Lakes Region fire chiefs warn of cars, trucks on ice
No one was injured in the incidents, but with water temperatures in the mid-30s and a strong but vulnerable layer of ice on the lakes, the potential for serious and deadly incidents is there.
"This winter, with all of the off and on weather we've had, cars and trucks probably should not be on the ice," said Center Harbor Fire Chief John Schlemmer. "I get nervous when I see people driving out there."
"The risk versus the benefit is not worth it," said Gilford Fire Chief Stephen Carrier.
At 5:30 p.m. Friday, a truck fell through the ice in Center Harbor Bay about 150 feet from the town docks in about 10 feet of water, Schlemmer said. The occupants were removed quickly by fire crews, who go on foot or by ATV to ice rescues.

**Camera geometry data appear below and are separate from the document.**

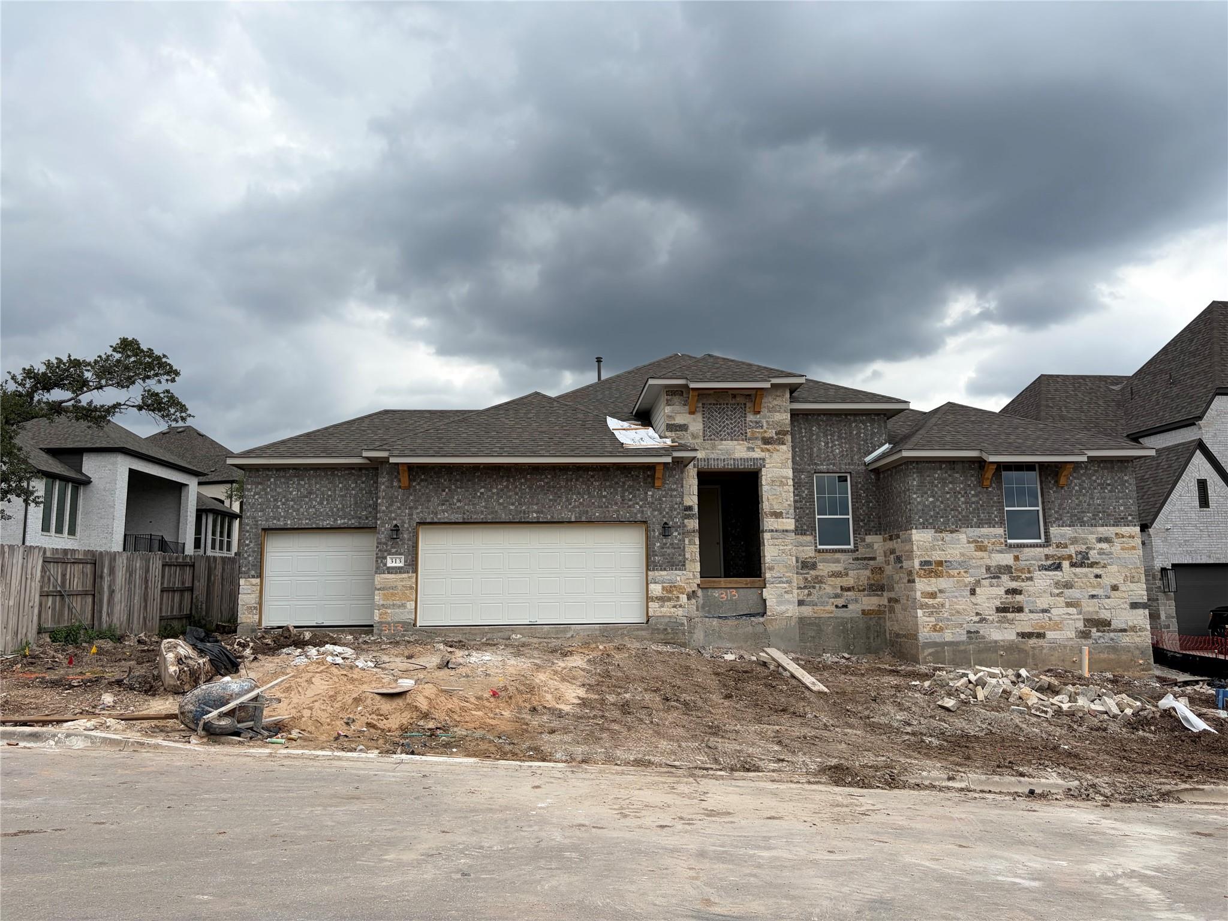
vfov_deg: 53.1
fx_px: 922
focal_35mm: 26
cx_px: 614
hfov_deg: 67.3
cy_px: 460
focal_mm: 5.96
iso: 50
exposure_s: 1/3279
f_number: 1.6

Late Saturday afternoon, a truck fell through the ice of Big Squam Lake near a small island, but when firefighters arrived, the driver had left the scene.
Drivers are responsible for the removal of vehicles through the ice. The vehicle in Center Harbor had to removed quickly, he said, because if the ice fishing derby. Schlemmer wasn't sure if the vehicle had been removed from Squam Lake yet.
"For all I know that truck is still there," Schlemmer said.
There were also two snowmobiles that went through the ice Sunday in Center Harbor and in Gilford, neither of which caused any injuries as both were near shore, authorities said.
Snowmobiling on the ice is probably safe, but cars and trucks are probably not safe, Schlemmer said. Along the shoreline of almost every bay and inlet are aquatherms, underwater heaters that keep docks and shoreline installations safe from winter ice but leave areas of open water around them.
There are also rocks popping up through the ice in many spots, which create another obstacle for drivers. "The rocks catch the sun and warm up," Carrier said.
A recent problem was the Nor'easter last week, which left areas of soft ice covered and not visible to drivers, Carrier said.
"There are also a lot of pressure ridges out there, ice runs together and makes ridges that rise, which can be hard to see," he said.